This led us to wonder if religion plays a different role for African American families than it does for Americans more generally. David Hernandez is just one of the many individuals whose stories inform Soul Mateswhich draws on both national surveys and in-depth interviews to paint a detailed portrait of the largely positive influence exercised by churches on relationships and marriage among African Americans and Latinos-and whites as well.
California Governor Gavin Newsom has been receiving his full monthly salary, though he pledged to take a pay cut in May in solidarity with state workers who saw a 10 percent cut in pay as a result of budgetary fallout of the coronavirus.
This has never been easy, and in our age — in which relational commitments are increasingly attenuated, contingent, and impermanent; in which what the sociologist Daniel Bell called an ethic of self-expression and self-gratification now dominates — it might be harder than ever.
Publications Pages Publications Pages. University Press Scholarship Online. These triumphs are often facilitated by religious faith, which serves as an important source of personal, familial, and communal strength for many Latinos and, especially, many African Americans.
Nicholas H. To restore marriage in 21st-century America will require many things, including public policies that can help on the margins. But in Mexico City, the casualties were many times higher and the overall damage much worse. But religion is not a silver bullet when it comes to addressing the challenges facing African American and Latino families.
By Isaac Schorr. To enjoy the full complement of exceptional National Review magazine content, sign up for a subscription today. For Latinos, family life is comparatively strong in many respects.
Latinas are also less likely to have had an abortion than are their black or white peers. The data and findings the authors amass are impressive: Religious participation decreases infidelity and out-of-wedlock births and profoundly increases the likelihood that people will marry.
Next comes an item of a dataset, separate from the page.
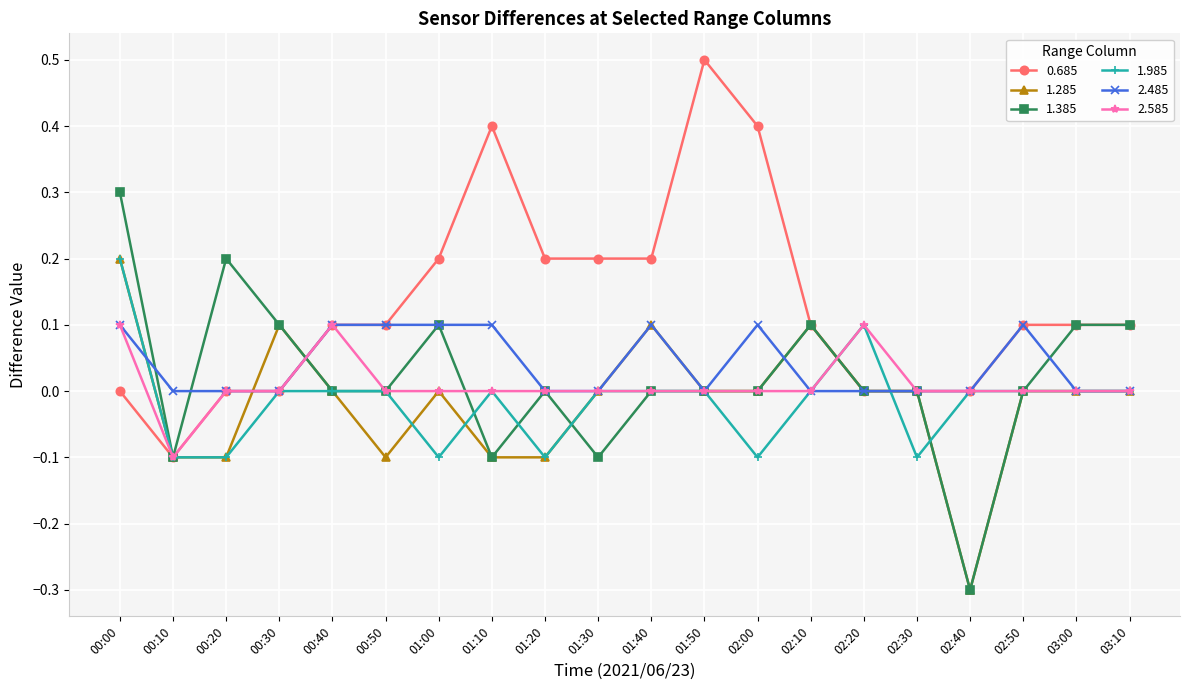

Is it true that 1.385 equals 0.1 at 01:00?

True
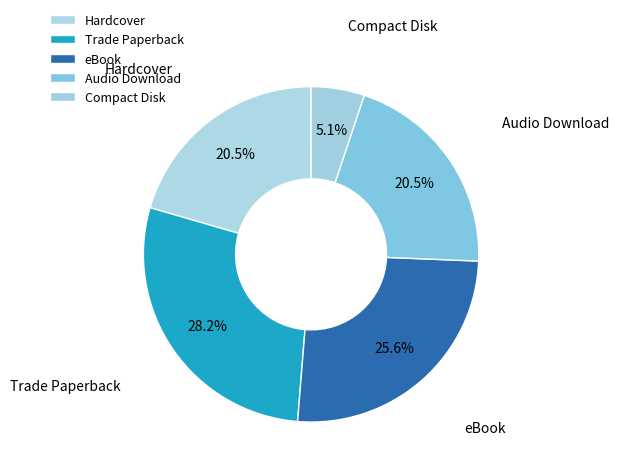

Which has a higher value, Trade Paperback or Hardcover?

Trade Paperback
Loving another person in his or her brokenness is a beautiful description of what it means to be committed to another person for better, for worse, for richer, for poorer, in sickness and in health, until death do them part.
The consequences have been especially grievous for black men, as evidenced by low employment and high rates of incarceration and infidelity.
Wilcox and Wolfinger find that both married and unmarried minority couples who attend church together are significantly more likely to enjoy happy relationships than black and Latino couples who do not regularly attend. Chapter 4 Wandering Toward the Altar.
Forgot password? Today 52 percent of African American children live with a single parent, compared to 27 percent of Latino children and 19 percent of white children. David Hernandez is just one of the many individuals whose stories inform Soul Mates , which draws on both national surveys and in-depth interviews to paint a detailed portrait of the largely positive influence exercised by churches on relationships and marriage among African Americans and Latinos-and whites as well.